§ **Records to use**
************
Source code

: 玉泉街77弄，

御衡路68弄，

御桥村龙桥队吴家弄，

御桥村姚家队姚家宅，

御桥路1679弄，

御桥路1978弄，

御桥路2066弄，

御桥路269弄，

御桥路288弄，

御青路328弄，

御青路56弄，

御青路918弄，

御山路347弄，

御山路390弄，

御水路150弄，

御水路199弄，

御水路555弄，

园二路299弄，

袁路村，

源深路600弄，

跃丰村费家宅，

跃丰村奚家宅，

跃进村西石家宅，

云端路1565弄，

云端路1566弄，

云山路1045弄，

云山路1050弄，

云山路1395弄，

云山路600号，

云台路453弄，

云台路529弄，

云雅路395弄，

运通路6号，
************
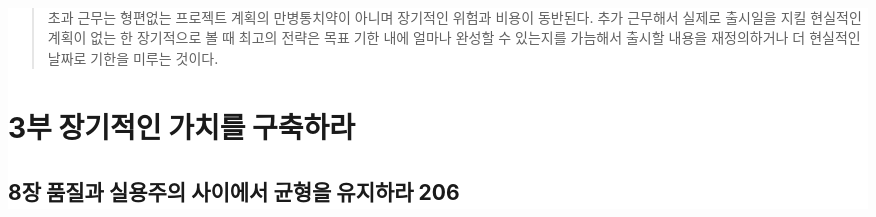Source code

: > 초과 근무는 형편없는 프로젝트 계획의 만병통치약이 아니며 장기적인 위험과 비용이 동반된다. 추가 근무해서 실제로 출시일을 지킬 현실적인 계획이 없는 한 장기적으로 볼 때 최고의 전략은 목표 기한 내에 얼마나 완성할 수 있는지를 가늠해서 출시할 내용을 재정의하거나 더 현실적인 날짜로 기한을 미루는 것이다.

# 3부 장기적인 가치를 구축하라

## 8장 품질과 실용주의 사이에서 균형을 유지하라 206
************
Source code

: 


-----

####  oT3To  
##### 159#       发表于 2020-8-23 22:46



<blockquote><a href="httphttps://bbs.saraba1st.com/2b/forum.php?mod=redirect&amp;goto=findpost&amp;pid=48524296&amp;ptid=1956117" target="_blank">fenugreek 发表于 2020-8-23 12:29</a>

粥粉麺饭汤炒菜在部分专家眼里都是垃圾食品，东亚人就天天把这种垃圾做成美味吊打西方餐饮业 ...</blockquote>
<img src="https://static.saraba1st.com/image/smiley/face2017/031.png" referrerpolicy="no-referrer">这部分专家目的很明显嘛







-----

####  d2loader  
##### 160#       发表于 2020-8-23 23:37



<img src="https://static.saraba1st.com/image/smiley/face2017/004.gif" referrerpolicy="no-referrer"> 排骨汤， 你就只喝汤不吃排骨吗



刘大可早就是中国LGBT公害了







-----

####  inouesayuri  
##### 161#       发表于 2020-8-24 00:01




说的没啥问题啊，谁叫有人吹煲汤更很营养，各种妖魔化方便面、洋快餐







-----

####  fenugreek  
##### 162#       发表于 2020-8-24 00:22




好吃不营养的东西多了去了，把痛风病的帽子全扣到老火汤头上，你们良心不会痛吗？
************
§ **What you should do**
Every line above with the word "fenugreek" is to be copied out.

§ **Solved exercise**
<blockquote><a href="httphttps://bbs.saraba1st.com/2b/forum.php?mod=redirect&amp;goto=findpost&amp;pid=48524296&amp;ptid=1956117" target="_blank">fenugreek 发表于 2020-8-23 12:29</a>
####  fenugreek  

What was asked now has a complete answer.